Österreichs Wirtschaft weiter auf Erholungskurs

Im Jahr 2022 erreicht die Wirtschaft das Niveau vor der Corona-Krise. Österreichs Schulden und Neuverschuldung bleiben hoch, ebenso die Arbeitslosigkeit, die nicht so stark sinken wird. Die Preise werden steigen. Ein Sparprogramm sei laut OECD aus derzeitiger Sicht nicht notwendig.

Österreichs Wirtschaft weiter auf Erholungskurs

Paris/Wien. Österreichs Wirtschaft wird heuer um 3,4 Prozent und 2022 um 4,2 Prozent wachsen und damit Ende 2022 wieder das Vorkrisenniveau erreichen, prognostiziert die OECD. Dank anziehendem Welthandel und großzügigen Staatshilfen wird es einen Schub bei den Investitionen geben. Zugleich werden die Haushalte weniger sparen und damit den Konsum anheizen. Dank Impfungen werden die Menschen wieder mobil, was dem Tourismus und der Gastronomie auf die Beine hilft.
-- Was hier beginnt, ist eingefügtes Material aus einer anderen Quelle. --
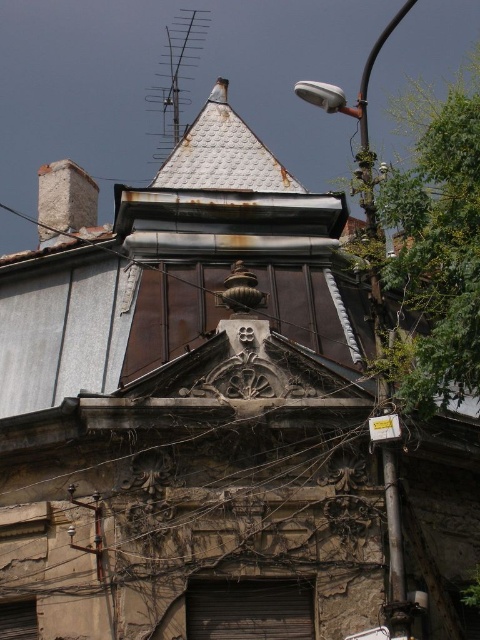
Question: Can you confirm if metallic streetlight at upper right is positioned to the right of rusty metal antenna at upper center?

Choices:
 (A) yes
 (B) no

Answer: (A)

Question: Is metallic streetlight at upper right wider than rusty metal roof at upper center?

Choices:
 (A) no
 (B) yes

Answer: (B)

Question: Which point is closer to the camera?

Choices:
 (A) rusty brick chimney at upper left
 (B) metallic streetlight at upper right
 (C) green leafy tree at upper right
 (D) rusty metal roof at upper center

Answer: (C)

Question: Which of the following is the farthest from the observer?

Choices:
 (A) (56, 221)
 (B) (428, 292)
 (C) (400, 621)
 (D) (205, 172)

Answer: (A)

Question: Which point appears closest to the camera in this image?

Choices:
 (A) (156, 152)
 (B) (93, 196)

Answer: (B)

Question: Is metallic streetlight at upper right behind rusty brick chimney at upper left?

Choices:
 (A) no
 (B) yes

Answer: (A)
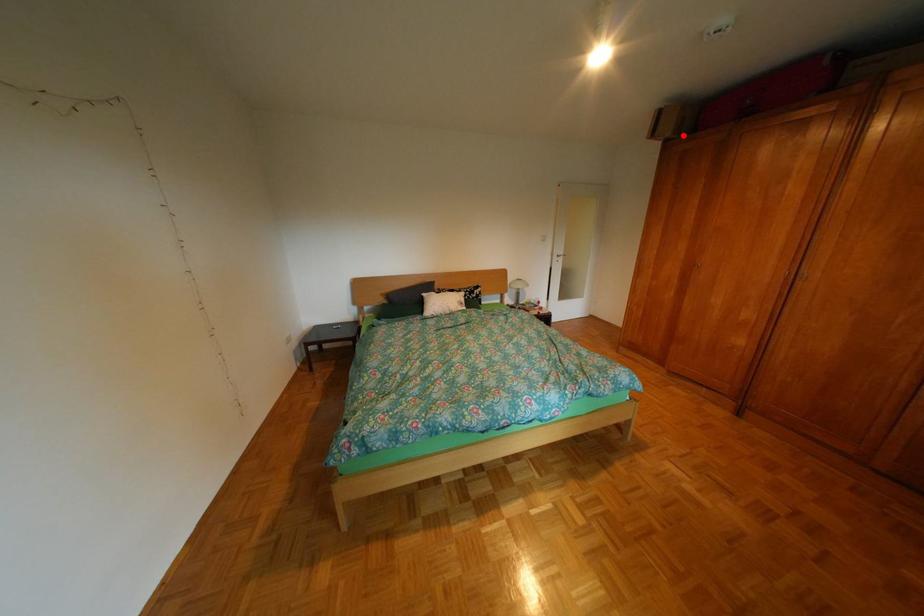
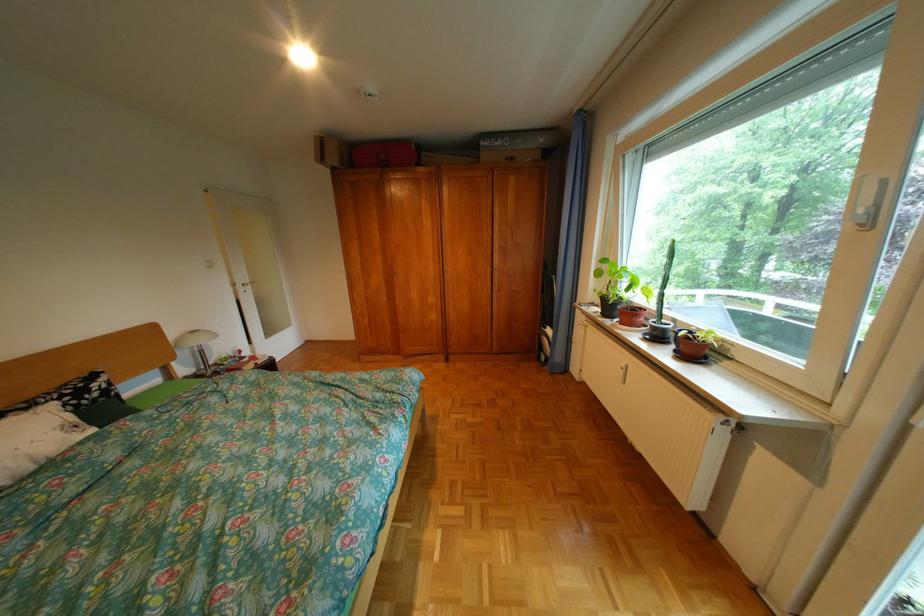
In the second image, find the point that corresponds to the highlighted location in the first image.

(350, 164)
Damit ist die Prognose deutlich besser als vor sechs Monaten, als die OECD der heimischen Wirtschaft 2021 nur 1,4 Prozent und 2022 nur 2,3 Prozent Wachstum zugetraut hatte. Dennoch kommt der Aufschwung in Österreich nur verzögert an. Er wird heuer deutlich unter den Werten im Euroraum (4,3 Prozent), in der OECD insgesamt (5,3 Prozent) oder auch in den USA (6,9 Prozent) liegen. 2022 könnte das Wachstum in Österreich dann annähernd gleich stark sein wie im Durchschnitt des Euroraums (4,4 Prozent), aber über dem OECD-Schnitt (3,8 Prozent) und über dem US-Wachstum (3,6 Prozent) liegen. In China und Indien sind heuer Wachstumsraten von 8,5 bzw. 9,9 Prozent vorhergesagt.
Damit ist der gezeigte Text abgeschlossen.